Autodesk Reports Second Quarter Results

The company expects the combined restructuring and cost savings initiatives, partially offset by planned investments, will result in pre-tax spend (operating expenses plus cost of goods sold) increasing in the second half of fiscal 2013 by between 7 and 11 percent compared to the second half of fiscal 2012 on a GAAP basis and ranging between -2 and 2 percent on a non-GAAP basis. The difference between GAAP and non-GAAP in the pre-tax spend range comparisons is due to the exclusion from non-GAAP pre-tax spend of approximately 5 percent related to stock-based compensation expense, approximately 2 percent for the amortization of acquisition related intangibles, and approximately 2 percent related to restructuring charges, which are included in total GAAP pre-tax spend.

"Although the economic environment is challenging, our market opportunity and prospects remain strong and we remain committed to achieving our long-term growth targets by the end of fiscal 2015," concluded Bass.

Business Outlook

The following statements are forward-looking statements that are based on current expectations and assumptions, and involve risks and uncertainties some of which are set forth below. Autodesk's business outlook for the third quarter and full year fiscal 2013 assumes a continuation of the current economic environment and foreign exchange currency rate environment.

 

Third Quarter Fiscal 2013

 
3Q FY13 Guidance Metrics       3Q FY13 (ending October 31, 2012)
Revenue (in millions) $550 to $570
EPS GAAP $0.02 to $0.07
EPS Non-GAAP $0.40 to $0.45

Non-GAAP earnings per diluted share exclude $0.18 related to stock-based compensation expense, $0.12 related to restructuring charges, and $0.08 for the amortization of acquisition related intangibles, net of tax.

Full Year Fiscal 2013

Net revenue for fiscal 2013 is now expected to increase by 4 percent to 6 percent compared to fiscal 2012. Autodesk now anticipates fiscal 2013 GAAP operating margin to decrease by approximately 210 basis points and non-GAAP operating margin to increase by approximately 150 basis points compared to fiscal 2012. A reconciliation between the GAAP and non-GAAP estimates for fiscal 2013 is provided in the tables following this press release.

Both third quarter fiscal 2013 and full year fiscal 2013 outlooks assume annual effective tax rates of approximately 25 percent and 25.5 percent for GAAP and non-GAAP results, respectively.
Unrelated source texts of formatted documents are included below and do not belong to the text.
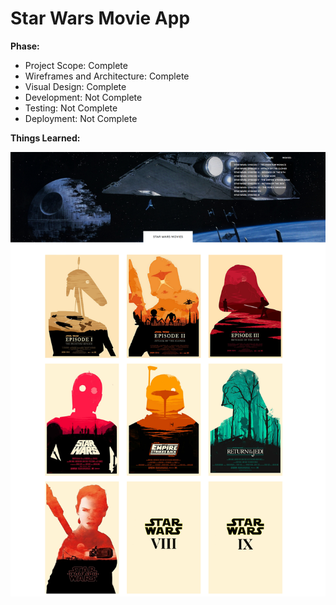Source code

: # Star Wars Movie App

**Phase:**
* Project Scope: Complete
* Wireframes and Architecture: Complete
* Visual Design: Complete
* Development: Not Complete
* Testing: Not Complete
* Deployment: Not Complete

**Things Learned:**


<img src="public/img/projectimg.png">
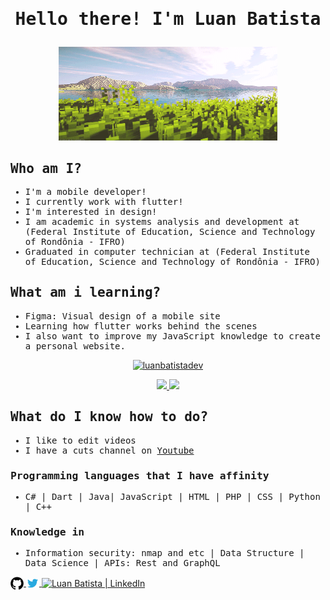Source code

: 
<samp>

  
# <p align="center"><samp>Hello there! I'm Luan Batista</samp></p>

<p align="center"><img width=350 height=150 src="https://github.com/luanbatistadev/luanbatistadev/blob/main/assets/images/mine%20sun.gif" /></p>

## Who am I?

- I'm a mobile developer!
- I currently work with flutter!
- I'm interested in design!
- I am academic in systems analysis and development at (Federal Institute of Education, Science and Technology of Rondônia - IFRO)
- Graduated in computer technician at (Federal Institute of Education, Science and Technology of Rondônia - IFRO)

## <samp>What am i learning?</samp>

- Figma: Visual design of a mobile site
- Learning how flutter works behind the scenes
- I also want to improve my JavaScript knowledge to create a personal website.
</samp>



<a href="https://github.com/luanbatistadev">
  <p align="center"><img height="180em" src="https://github-readme-streak-stats.herokuapp.com/?user=luanbatistadev&theme=dark" alt="luanbatistadev" /></p>
  <p align="center">
    <img height="130em" src="https://github-readme-stats.vercel.app/api?username=luanbatistadev&theme=dark&show_icons=true" />
    <img height="130em" src="https://github-readme-stats.vercel.app/api/top-langs/?username=luanbatistadev&theme=dark&layout=compact" />
  </p>
</a>




<samp>

## What do I know how to do?

- I like to edit videos
- I have a cuts channel on <a href="https://www.youtube.com/channel/UCcwByV-6d_JWdnEspfLTJpQ">Youtube</a>
### Programming languages that I have affinity
- C# | Dart | Java| JavaScript | HTML | PHP | CSS | Python | C++
### Knowledge in
- Information security: nmap and etc | Data Structure | Data Science | APIs: Rest and GraphQL

</samp>
<a href="https://github.com/luanbatistadev">
  <img align="center" alt="Luan Batista | GitHub" width="21px" src="https://github.com/luanbatistadev/luanbatistadev/blob/main/assets/images/github%20ico.png" />
</a>
<a href="https://twitter.com/luanbatistadev">
  <img align="center" alt="Luan Batista | Twitter" width="21px" src="https://github.com/luanbatistadev/luanbatistadev/blob/6a33b9c3deb96ceca0d94c266ac8573e5ca73c52/assets/images/twitter%20ico.jpeg" />
</a>
<a href="https://br.linkedin.com/in/luan-rafael-batista-ramos-4379941a8">
  <img align="center" alt="Luan Batista | LinkedIn" width="21px" src="https://github.com/luanbatistadev/luanbatistadev/blob/main/assets/images/linkedin%20ico.ico" />
</a>

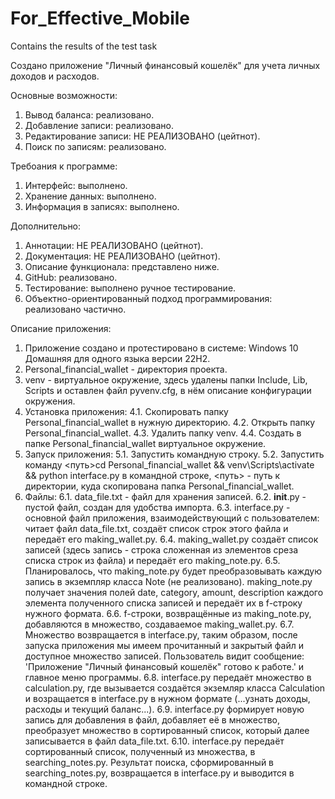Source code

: # For_Effective_Mobile
Сontains the results of the test task

Создано приложение "Личный финансовый кошелёк" для учета личных доходов и расходов.

Основные возможности:
1. Вывод баланса: реализовано.
2. Добавление записи: реализовано.
3. Редактирование записи: НЕ РЕАЛИЗОВАНО (цейтнот).
4. Поиск по записям: реализовано.

Требоания к программе:
1. Интерфейс: выполнено.
2. Хранение данных: выполнено.
3. Информация в записях: выполнено.

Дополнительно:
1. Аннотации: НЕ РЕАЛИЗОВАНО (цейтнот).
2. Документация: НЕ РЕАЛИЗОВАНО (цейтнот).
3. Описание функционала: представлено ниже.
4. GitHub: реализовано.
5. Тестирование: выполнено ручное тестирование.
6. Объектно-ориентированный подход программирования: реализовано частично.

Описание приложения:
1. Приложение создано и протестировано в системе: Windows 10 Домашняя для одного языка версии 22H2.
2. Personal_financial_wallet - директория проекта.
3. venv - виртуальное окружение, здесь удалены папки Include, Lib, Scripts и оставлен файл pyvenv.cfg, в нём описание конфигурации окружения.
4. Установка приложения:
    4.1. Скопировать папку Personal_financial_wallet в нужную директорию.
    4.2. Открыть папку Personal_financial_wallet.
    4.3. Удалить папку venv.
    4.4. Создать в папке Personal_financial_wallet виртуальное окружение.
5. Запуск приложения:
    5.1. Запустить командную строку.
    5.2. Запустить команду <путь>cd Personal_financial_wallet && venv\Scripts\activate && python interface.py
         в командной строке, <путь> - путь к директории, куда скопирована папка Personal_financial_wallet.
7. Файлы:
    6.1. data_file.txt - файл для хранения записей.
    6.2. __init__.py - пустой файл, создан для удобства импорта.
    6.3. interface.py - основной файл приложения, взаимодействующий с пользователем:
         читает файл data_file.txt, создаёт список строк этого файла и передаёт его making_wallet.py.
    6.4. making_wallet.py создаёт список записей (здесь запись - строка сложенная из элементов среза списка             строк из файла) и передаёт его making_note.py.
    6.5. Планировалось, что making_note.py будет преобразовывать каждую запись в экземпляр класса Note (не
         реализовано). making_note.py получает значения полей date, category, amount, description каждого
         элемента полученного списка записей и передаёт их в f-строку нужного формата.
    6.6. f-строки, возвращённые из making_note.py, добавляются в множество, создаваемое making_wallet.py.
    6.7. Множество возвращается в interface.py, таким образом, после запуска приложения мы имеем прочитанный и          закрытый файл и доступное множество записей. Пользователь видит сообщение: 'Приложение "Личный                 финансовый кошелёк" готово к работе.' и главное меню программы.
    6.8. interface.py передаёт множество в calculation.py, где вызывается создаётся экземляр класса                     Calculation и возращается в interface.py в нужном формате (...узнать доходы, расходы и текущий                 баланс...).
    6.9. interface.py формирует новую запись для добавления в файл, добавляет её в множество, преобразует               множество в сортированный список, который далее записывается в файл data_file.txt.
    6.10. interface.py передаёт сортированный список, полученный из множества, в searching_notes.py. Результат           поиска, сформированный в searching_notes.py, возвращается в interface.py и выводится в командной               строке.
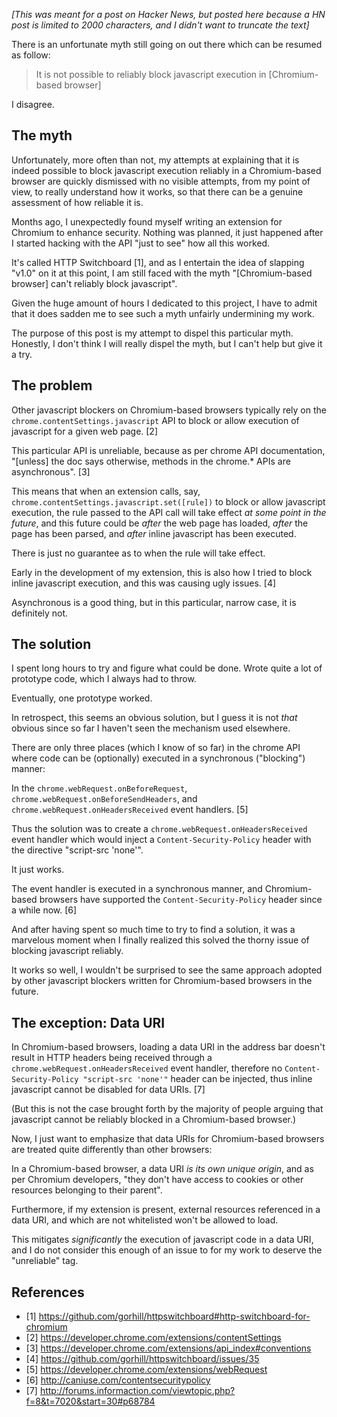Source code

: _[This was meant for a post on Hacker News, but posted here because a HN post is limited to 2000 characters, and I didn't want to truncate the text]_

There is an unfortunate myth still going on out there which can be resumed as follow:

> It is not possible to reliably block javascript execution in [Chromium-based browser]

I disagree.

## The myth

Unfortunately, more often than not, my attempts at explaining that it is indeed possible to block javascript execution reliably in a Chromium-based browser are quickly dismissed with no visible attempts, from my point of view, to really understand how it works, so that there can be a genuine assessment of how reliable it is.

Months ago, I unexpectedly found myself writing an extension for Chromium to enhance security. Nothing was planned, it just happened after I started hacking with the API "just to see" how all this worked.

It's called HTTP Switchboard [1], and as I entertain the idea of slapping "v1.0" on it at this point, I am still faced with the myth "[Chromium-based browser] can't reliably block javascript".

Given the huge amount of hours I dedicated to this project, I have to admit that it does sadden me to see such a myth unfairly undermining my work.

The purpose of this post is my attempt to dispel this particular myth. Honestly, I don't think I will really dispel the myth, but I can't help but give it a try.

## The problem

Other javascript blockers on Chromium-based browsers typically rely on the `chrome.contentSettings.javascript` API to block or allow execution of javascript for a given web page. [2]

This particular API is unreliable, because as per chrome API documentation, "[unless] the doc says otherwise, methods in the chrome.* APIs are asynchronous". [3]

This means that when an extension calls, say, `chrome.contentSettings.javascript.set([rule])` to block or allow javascript execution, the rule passed to the API call will take effect *at some point in the future*, and this future could be *after* the web page has loaded, *after* the page has been parsed, and *after* inline javascript has been executed.

There is just no guarantee as to when the rule will take effect.

Early in the development of my extension, this is also how I tried to block inline javascript execution, and this was causing ugly issues. [4]

Asynchronous is a good thing, but in this particular, narrow case, it is definitely not.

## The solution

I spent long hours to try and figure what could be done. Wrote quite a lot of prototype code, which I always had to throw.

Eventually, one prototype worked.

In retrospect, this seems an obvious solution, but I guess it is not *that* obvious since so far I haven't seen the mechanism used elsewhere.

There are only three places (which I know of so far) in the chrome API where code can be (optionally) executed in a synchronous ("blocking") manner:

In the `chrome.webRequest.onBeforeRequest`, `chrome.webRequest.onBeforeSendHeaders`, and `chrome.webRequest.onHeadersReceived` event handlers. [5]

Thus the solution was to create a `chrome.webRequest.onHeadersReceived` event handler which would inject a `Content-Security-Policy` header with the directive "script-src 'none'".

It just works.

The event handler is executed in a synchronous manner, and Chromium-based browsers have supported the `Content-Security-Policy` header since a while now. [6]

And after having spent so much time to try to find a solution, it was a marvelous moment when I finally realized this solved the thorny issue of blocking javascript reliably.

It works so well, I wouldn't be surprised to see the same approach adopted by other javascript blockers written for Chromium-based browsers in the future.

## The exception: Data URI

In Chromium-based browsers, loading a data URI in the address bar doesn't result in HTTP headers being received through a `chrome.webRequest.onHeadersReceived` event handler, therefore no `Content-Security-Policy "script-src 'none'"` header can be injected, thus inline javascript cannot be disabled for data URIs. [7]

(But this is not the case brought forth by the majority of people arguing that javascript cannot be reliably blocked in a Chromium-based browser.)

Now, I just want to emphasize that data URIs for Chromium-based browsers are treated quite differently than other browsers:

In a Chromium-based browser, a data URI *is its own unique origin*, and as per Chromium developers, "they don't have access to cookies or other resources belonging to their parent".

Furthermore, if my extension is present, external resources referenced in a data URI, and which are not whitelisted won't be allowed to load.

This mitigates *significantly* the execution of javascript code in a data URI, and I do not consider this enough of an issue to for my work to deserve the "unreliable" tag.

## References

- [1] <https://github.com/gorhill/httpswitchboard#http-switchboard-for-chromium>
- [2] <https://developer.chrome.com/extensions/contentSettings>
- [3] <https://developer.chrome.com/extensions/api_index#conventions>
- [4] <https://github.com/gorhill/httpswitchboard/issues/35>
- [5] <https://developer.chrome.com/extensions/webRequest>
- [6] <http://caniuse.com/contentsecuritypolicy>
- [7] <http://forums.informaction.com/viewtopic.php?f=8&t=7020&start=30#p68784>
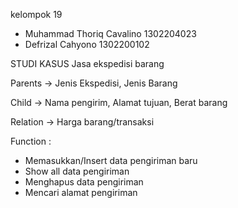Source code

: kelompok 19 
- Muhammad Thoriq Cavalino 1302204023
- Defrizal Cahyono 1302200102


STUDI KASUS
Jasa ekspedisi barang

Parents ->  Jenis Ekspedisi, Jenis Barang

Child ->  Nama pengirim, Alamat tujuan, Berat barang

Relation -> Harga barang/transaksi 



Function : 
- Memasukkan/Insert data pengiriman baru 
- Show all data pengiriman 
- Menghapus data pengiriman 
- Mencari alamat pengiriman 

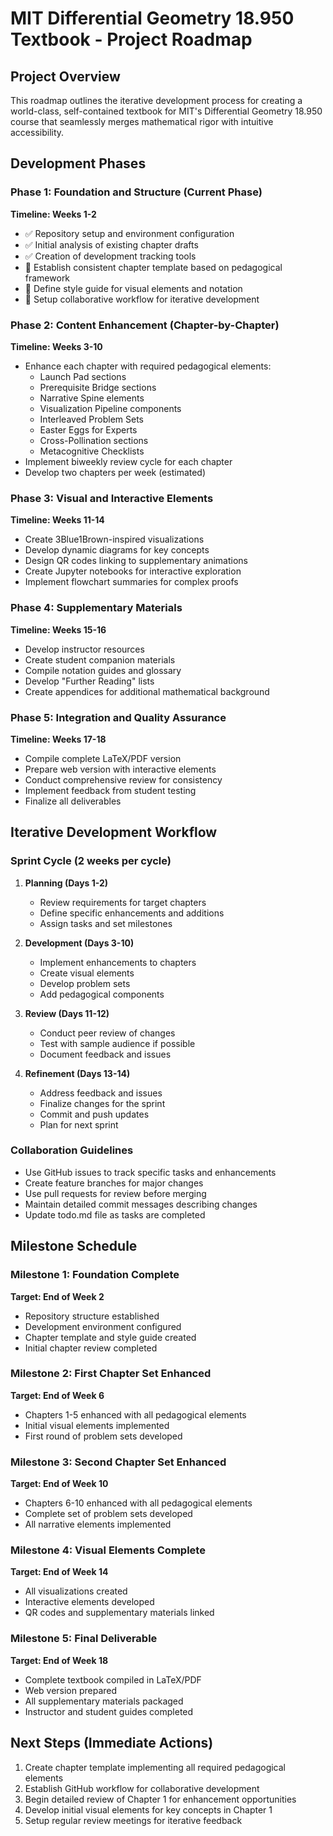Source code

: # MIT Differential Geometry 18.950 Textbook - Project Roadmap

## Project Overview
This roadmap outlines the iterative development process for creating a world-class, self-contained textbook for MIT's Differential Geometry 18.950 course that seamlessly merges mathematical rigor with intuitive accessibility.

## Development Phases

### Phase 1: Foundation and Structure (Current Phase)
**Timeline: Weeks 1-2**
- ✅ Repository setup and environment configuration
- ✅ Initial analysis of existing chapter drafts
- ✅ Creation of development tracking tools
- 🔄 Establish consistent chapter template based on pedagogical framework
- 🔄 Define style guide for visual elements and notation
- 🔄 Setup collaborative workflow for iterative development

### Phase 2: Content Enhancement (Chapter-by-Chapter)
**Timeline: Weeks 3-10**
- Enhance each chapter with required pedagogical elements:
  - Launch Pad sections
  - Prerequisite Bridge sections
  - Narrative Spine elements
  - Visualization Pipeline components
  - Interleaved Problem Sets
  - Easter Eggs for Experts
  - Cross-Pollination sections
  - Metacognitive Checklists
- Implement biweekly review cycle for each chapter
- Develop two chapters per week (estimated)

### Phase 3: Visual and Interactive Elements
**Timeline: Weeks 11-14**
- Create 3Blue1Brown-inspired visualizations
- Develop dynamic diagrams for key concepts
- Design QR codes linking to supplementary animations
- Create Jupyter notebooks for interactive exploration
- Implement flowchart summaries for complex proofs

### Phase 4: Supplementary Materials
**Timeline: Weeks 15-16**
- Develop instructor resources
- Create student companion materials
- Compile notation guides and glossary
- Develop "Further Reading" lists
- Create appendices for additional mathematical background

### Phase 5: Integration and Quality Assurance
**Timeline: Weeks 17-18**
- Compile complete LaTeX/PDF version
- Prepare web version with interactive elements
- Conduct comprehensive review for consistency
- Implement feedback from student testing
- Finalize all deliverables

## Iterative Development Workflow

### Sprint Cycle (2 weeks per cycle)
1. **Planning (Days 1-2)**
   - Review requirements for target chapters
   - Define specific enhancements and additions
   - Assign tasks and set milestones

2. **Development (Days 3-10)**
   - Implement enhancements to chapters
   - Create visual elements
   - Develop problem sets
   - Add pedagogical components

3. **Review (Days 11-12)**
   - Conduct peer review of changes
   - Test with sample audience if possible
   - Document feedback and issues

4. **Refinement (Days 13-14)**
   - Address feedback and issues
   - Finalize changes for the sprint
   - Commit and push updates
   - Plan for next sprint

### Collaboration Guidelines
- Use GitHub issues to track specific tasks and enhancements
- Create feature branches for major changes
- Use pull requests for review before merging
- Maintain detailed commit messages describing changes
- Update todo.md file as tasks are completed

## Milestone Schedule

### Milestone 1: Foundation Complete
**Target: End of Week 2**
- Repository structure established
- Development environment configured
- Chapter template and style guide created
- Initial chapter review completed

### Milestone 2: First Chapter Set Enhanced
**Target: End of Week 6**
- Chapters 1-5 enhanced with all pedagogical elements
- Initial visual elements implemented
- First round of problem sets developed

### Milestone 3: Second Chapter Set Enhanced
**Target: End of Week 10**
- Chapters 6-10 enhanced with all pedagogical elements
- Complete set of problem sets developed
- All narrative elements implemented

### Milestone 4: Visual Elements Complete
**Target: End of Week 14**
- All visualizations created
- Interactive elements developed
- QR codes and supplementary materials linked

### Milestone 5: Final Deliverable
**Target: End of Week 18**
- Complete textbook compiled in LaTeX/PDF
- Web version prepared
- All supplementary materials packaged
- Instructor and student guides completed

## Next Steps (Immediate Actions)
1. Create chapter template implementing all required pedagogical elements
2. Establish GitHub workflow for collaborative development
3. Begin detailed review of Chapter 1 for enhancement opportunities
4. Develop initial visual elements for key concepts in Chapter 1
5. Setup regular review meetings for iterative feedback
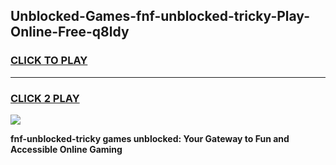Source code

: 
## Unblocked-Games-fnf-unblocked-tricky-Play-Online-Free-q8ldy
<h3>
<a href="https://premium76.site?title=fnf-unblocked-tricky&ref=26A">CLICK TO PLAY</a></h3>
<hr>

<h3>
<a href="https://premium76.site?title=fnf-unblocked-tricky&ref=26A">CLICK 2 PLAY</a>
  
</h3>

<a href="https://premium76.site?title=fnf-unblocked-tricky&ref=26A"><img src="https://clearcache.store/games.png"></a>


**fnf-unblocked-tricky games unblocked: Your Gateway to Fun and Accessible Online Gaming**
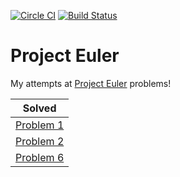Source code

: [![Circle CI](https://circleci.com/gh/dueyfinster/project-euler.svg?style=svg)](https://circleci.com/gh/dueyfinster/project-euler)
[![Build Status](https://travis-ci.org/dueyfinster/project-euler.svg?branch=master)](https://travis-ci.org/dueyfinster/project-euler)

# Project Euler
My attempts at [Project Euler](https://projecteuler.net/) problems!

| Solved |
| ------ |
| [Problem 1](https://projecteuler.net/problem=1) |
| [Problem 2](https://projecteuler.net/problem=2) |
| [Problem 6](https://projecteuler.net/problem=6) |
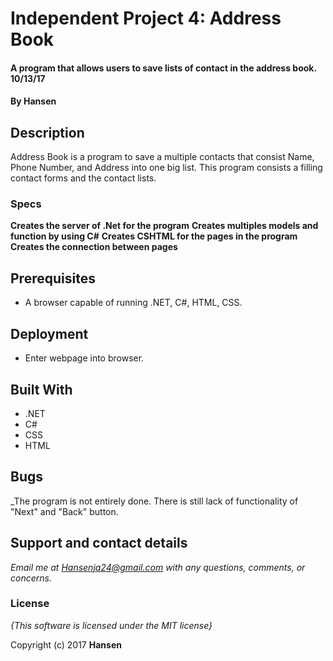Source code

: # Independent Project 4: Address Book

#### A program that allows users to save lists of contact in the address book. 10/13/17

#### By **Hansen**

## Description

Address Book is a program to save a multiple contacts that consist Name, Phone Number, and Address into one big list. This program consists a filling contact forms and the contact lists.

### Specs
**Creates the server of .Net for the program**
**Creates multiples models and function by using C#**
**Creates CSHTML for the pages in the program**
**Creates the connection between pages**


## Prerequisites

* A browser capable of running .NET, C#, HTML, CSS.

## Deployment

* Enter webpage into browser.

## Built With

  * .NET
  * C#
  * CSS
  * HTML


## Bugs
  _The program is not entirely done. There is still lack of functionality of "Next" and "Back" button.

## Support and contact details

 _Email me at Hansenja24@gmail.com with any questions, comments, or concerns._


### License

*{This software is licensed under the MIT license}*

Copyright (c) 2017 **Hansen**

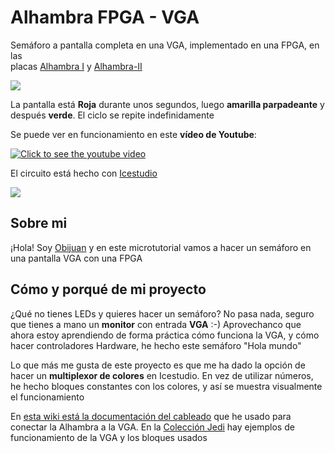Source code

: # Alhambra FPGA - VGA

Semáforo a pantalla completa en una VGA, implementado en una FPGA, en las  
placas [Alhambra I](https://github.com/FPGAwars/icezum/wiki) y [Alhambra-II](https://github.com/FPGAwars/Alhambra-II-FPGA)

![](https://github.com/Obijuan/semaforos/raw/master/ejemplos/Alhambra-FPGA-VGA/img/FPGA-VGA-01.jpg)

La pantalla está **Roja** durante unos segundos, luego **amarilla parpadeante** y después **verde**. El ciclo se repite indefinidamente

Se puede ver en funcionamiento en este **vídeo de Youtube**:

[![Click to see the youtube video](http://img.youtube.com/vi/lzjR98Qk1H4/0.jpg)](https://www.youtube.com/watch?v=lzjR98Qk1H4)

El circuito está hecho con [Icestudio](https://github.com/FPGAwars/icestudio)

![](https://github.com/Obijuan/semaforos/raw/master/ejemplos/Alhambra-FPGA-VGA/img/FPGA-VGA-02.jpg)

## Sobre mi

¡Hola! Soy [Obijuan](https://es.wikipedia.org/wiki/Juan_Gonz%C3%A1lez_G%C3%B3mez) y en este microtutorial vamos a hacer un semáforo en una pantalla VGA con una FPGA

## Cómo y porqué de mi proyecto

¿Qué no tienes LEDs y quieres hacer un semáforo? No pasa nada, seguro que tienes a mano un **monitor** con entrada **VGA** :-)  Aprovechanco que ahora estoy aprendiendo de forma práctica cómo funciona la VGA, y cómo hacer controladores Hardware, he hecho este semáforo "Hola mundo"

Lo que más me gusta de este proyecto es que me ha dado la opción de hacer un **multiplexor de colores** en Icestudio. En vez de utilizar números, he hecho bloques constantes con los colores, y así se muestra visualmente el funcionamiento

En [esta wiki está la documentación del cableado](https://github.com/Obijuan/MonsterLED/wiki) que he usado para conectar la Alhambra a la VGA. En la [Colección Jedi](https://github.com/FPGAwars/Collection-Jedi/tree/master/examples/VGA) hay ejemplos de funcionamiento de la VGA y los bloques usados
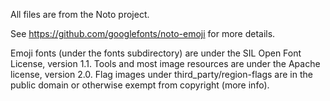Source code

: All files are from the Noto project.

See https://github.com/googlefonts/noto-emoji for more details.

Emoji fonts (under the fonts subdirectory) are under the SIL Open Font License, version 1.1.
Tools and most image resources are under the Apache license, version 2.0. Flag images under third_party/region-flags are in the public domain or otherwise exempt from copyright (more info).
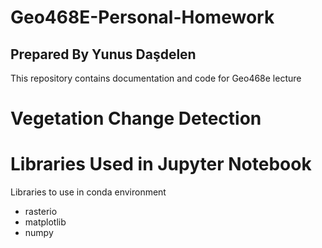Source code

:# Geo468E-Personal-Homework
## Prepared By Yunus Daşdelen
This repository contains documentation and code for Geo468e lecture

# Vegetation Change Detection

# Libraries Used in Jupyter Notebook
Libraries to use in conda environment
- rasterio
- matplotlib
- numpy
These rate do not include the federal R&D tax credit benefit, which expired on December 31, 2011, or one-time discrete items. The assumed effective tax rate will be adjusted if or when there is a renewal of the tax credit.

Earnings Conference Call and Webcast

Autodesk will host its second quarter conference call today at 5:00 p.m. ET. The live broadcast can be accessed at http://www.autodesk.com/investors. Supplemental financial information and prepared remarks for the conference call will be posted to the investor relations section of Autodesk's website simultaneously with this press release.

NOTE: The prepared remarks will not be read on the conference call. The conference call will include only brief remarks followed by questions and answers.

A replay of the broadcast will be available at 7:00 pm ET at http://www.autodesk.com/investors. This replay will be maintained on Autodesk's website for at least 12 months.

Safe Harbor Statement

This press release contains forward-looking statements that involve risks and uncertainties, including statements regarding our long term revenue and non-GAAP operating margin targets, the effectiveness of efforts to reduce our operating expenses, statements in the paragraphs under “Restructuring” and “Business Outlook” above, and other statements regarding our expected strategies, market and products positions, performance, and results. There are a significant number of factors that could cause actual results to differ materially from statements made in this press release, including: general market, political, economic and business conditions; failure to maintain our revenue growth and profitability; failure to maintain cost reductions and productivity increases or otherwise control our expenses; the success of our internal reorganization and restructuring activities; our performance in particular geographies, including emerging economies; the ability of governments around the world to meet their financial and debt obligations, and finance infrastructure projects; failure to successfully incorporate sales of licenses of products suites into our overall sales strategy; weak or negative growth in the industries we serve; failure to successfully expand adoption of our products; slowing momentum in maintenance billings or revenues; difficulties encountered in integrating new or acquired businesses and technologies; the inability to identify and realize the anticipated benefits of acquisitions; the financial and business condition of our reseller and distribution channels; dependence on and the timing of large transactions; fluctuation in foreign currency exchange rates; the success of our foreign currency hedging program; failure to achieve sufficient sell-through in our channels for new or existing products; pricing pressure; unexpected fluctuations in our tax rate; the timing and degree of expected investments in growth and efficiency opportunities; changes in the timing of product releases and retirements; failure of key new applications to achieve anticipated levels of customer acceptance; failure to achieve continued success in technology advancements, interruptions or terminations in the business of Autodesk consultants; the expense and impact of legal or regulatory proceedings; and any unanticipated accounting charges.